Das Wort zum Advent

"Christkind" von Sebastian Lehmann

Zauberhafte Weihnacht 2021
Zauberhafte Weihnacht 2021 © MARVIN RUPPERT

Das „Wort zum Advent“ liefert uns in diesem Jahr der Freiburger Comedian und Autor Sebastian Lehmann. Für uns hat er sich noch mal der weihnachtlich geprägten Gespräche mit seinen Eltern erinnert, nachzulesen auch in seinem Buch: „Mit deinem Bruder hatten wir ja Glück – Telefonate mit meinen Eltern“. Oft entwickeln solche Gespräche eine gewisse Eigendynamik und legen den Konflikt der Generationen schonungslos offen. Allein, für die Zuhörer – und nun auch die Leser – ist es stets ein großer Spaß!

Meine Mutter ruft aus meiner Heimatstadt Freiburg an.

„Alles Gute zum Geburtstag, Sebastian!“, sagt sie. „Von mir auch“, ruft mein Vater von hinten ins Telefon.

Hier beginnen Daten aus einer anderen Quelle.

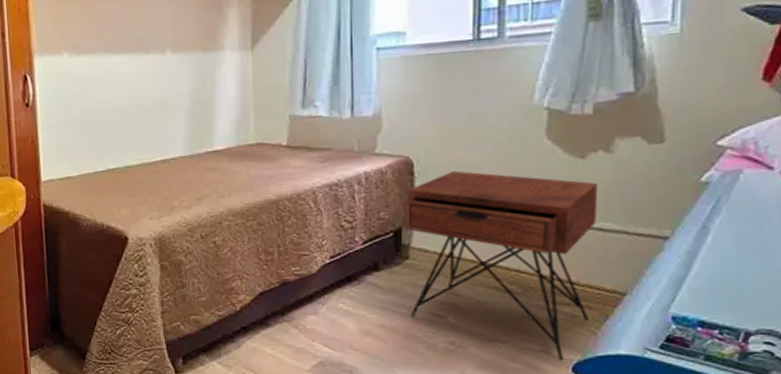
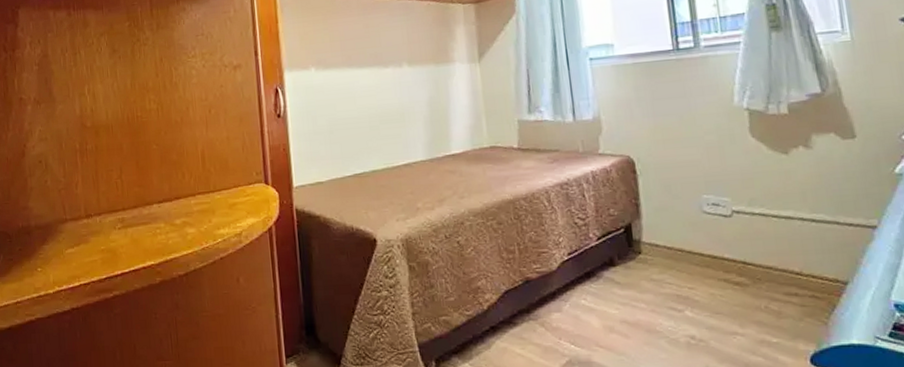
nightstand: present [403,170,599,361] -> none [631,168,818,353]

„Vielen Dank, liebe Eltern.“

„Und wie fühlt man sich so mit 38?“

„Mama, ich bin 36 geworden.“

„Ach, sieht man gar nicht.“

„Wir haben dir auch was geschickt“, ruft mein Vater. „Bisschen Geld.“

„Oh, das ist aber nett, liebe Eltern.“

Mein Vater räuspert sich. „Fünf Euro.“

„Ihr schickt mir fünf Euro zum Geburtstag? Da war ja das Porto fast schon teurer…“

„Sei nicht so undankbar, Sohn“, sagt mein Vater. „Mit 38 hab’ ich schon lange keine Unterstützung von meinen Eltern mehr gebraucht. Ich stand mitten im Leben und hatte drei Kinder.“ „Zwei!“, wirft meine Mutter ein.

„Wirklich? Kam mir immer mehr vor.“

„Ich habe auch immer das Gefühl, dass ich mehr Eltern habe – so oft, wie ihr mich anruft.“

„Sebastian, es ist ja auch bald wieder Weihnachten“, sagt meine Mutter dann. „Da wollten wir mit dir mal etwas sehr Wichtiges besprechen.“

„Muss ich dieses Jahr an Heiligabend nicht mit euch in die Kirche?“, frage ich.

„Doch! An Weihnachten geht man natürlich in die Kirche“, sagt meine Mutter bestimmt.

„Und warum genau?“

„Weil man in die Kirche geht, wenn Weihnachten ist.“

Ich suche eine halbe Stunde lang nach einem Gegenargument, aber mir fällt keins ein.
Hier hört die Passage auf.